1997); Fritz v. Am. Home Shield Corp., 751 F.2d 1152, 1154-55
(11th Cir. 1985). However, if a party is indispensable, the Court
must "determine whether in equity and good conscience the action
should proceed among the parties before it, or should be
dismissed. . . ." Fed.R.Civ.P. 19(b). In the alternative, the
Court may provide the plaintiff the opportunity to file an
amended complaint. Fed.R.Civ.P. 15(a); Harrison v. Rubin,
174 F.3d 249, 252 (D.C. Cir. 1999). Because the parties have
failed to address whether Lyon is a dispensable or indispensable
party, the Court concludes that the proper course to take is to
afford the plaintiffs leave to file an amended complaint to
potentially cure the jurisdictional defect.*fn9 The parties
will then have the opportunity to submit to the Court new papers
addressing any additional issues the parties deem appropriate.
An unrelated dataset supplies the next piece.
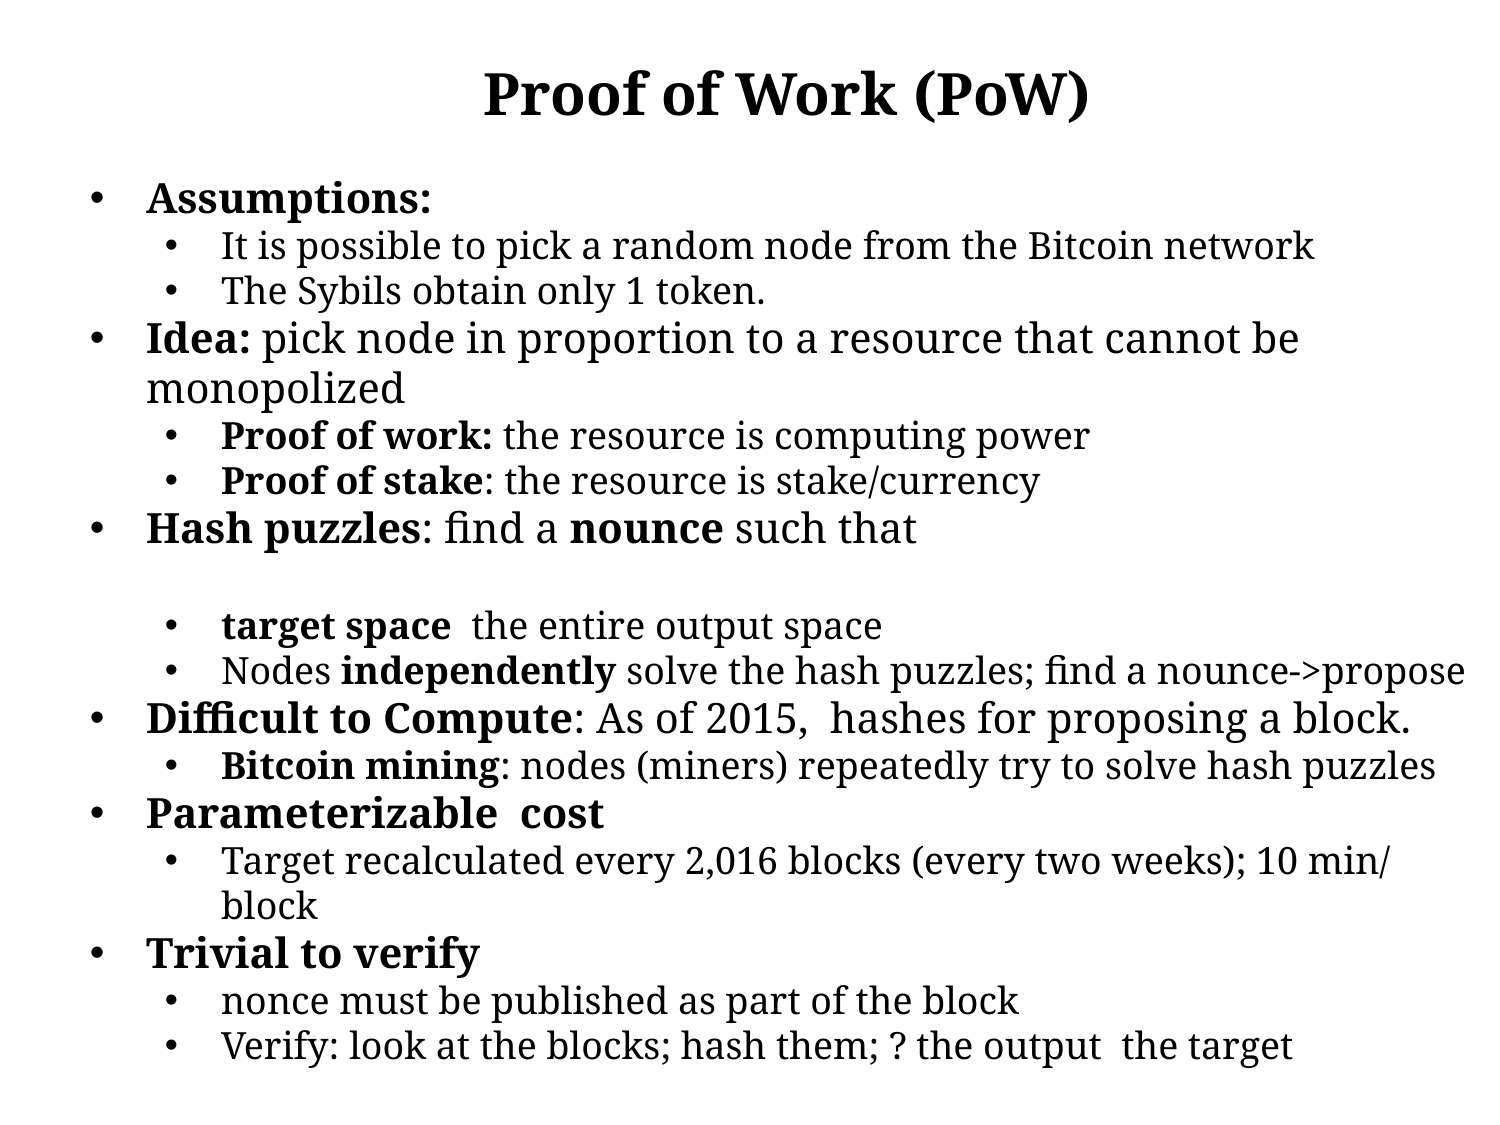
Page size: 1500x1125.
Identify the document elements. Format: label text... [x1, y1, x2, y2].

text_box Proof of Work (PoW) [0, 49, 1500, 135]
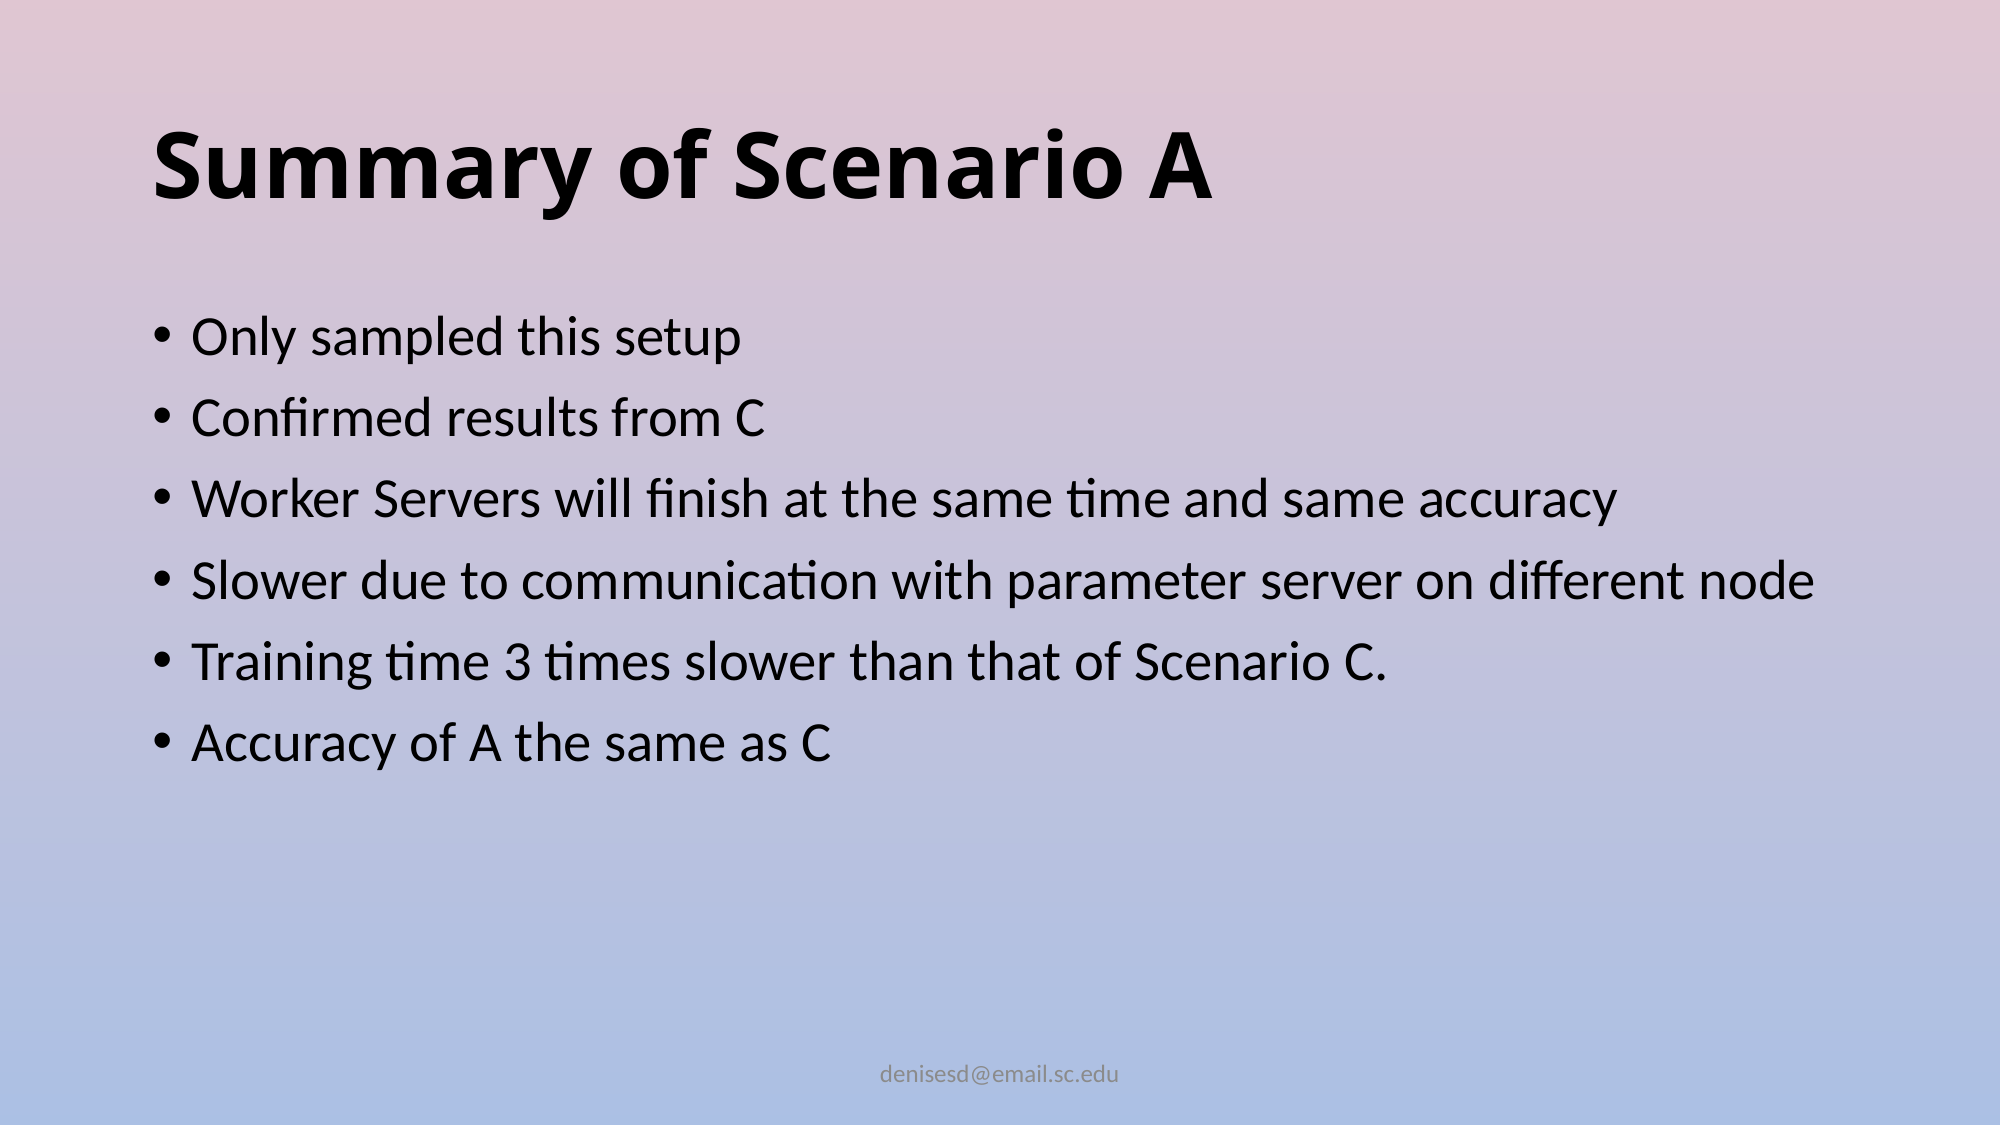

As the requirement of complete diversity has not been
satisfied, this Court lacks subject matter jurisdiction over the
plaintiffs' claims.*fn10 However, rather than dismissing the
entire case at this juncture, this Court will provide the
plaintiffs the opportunity to file an amended complaint, which
may cure this jurisdictional defect.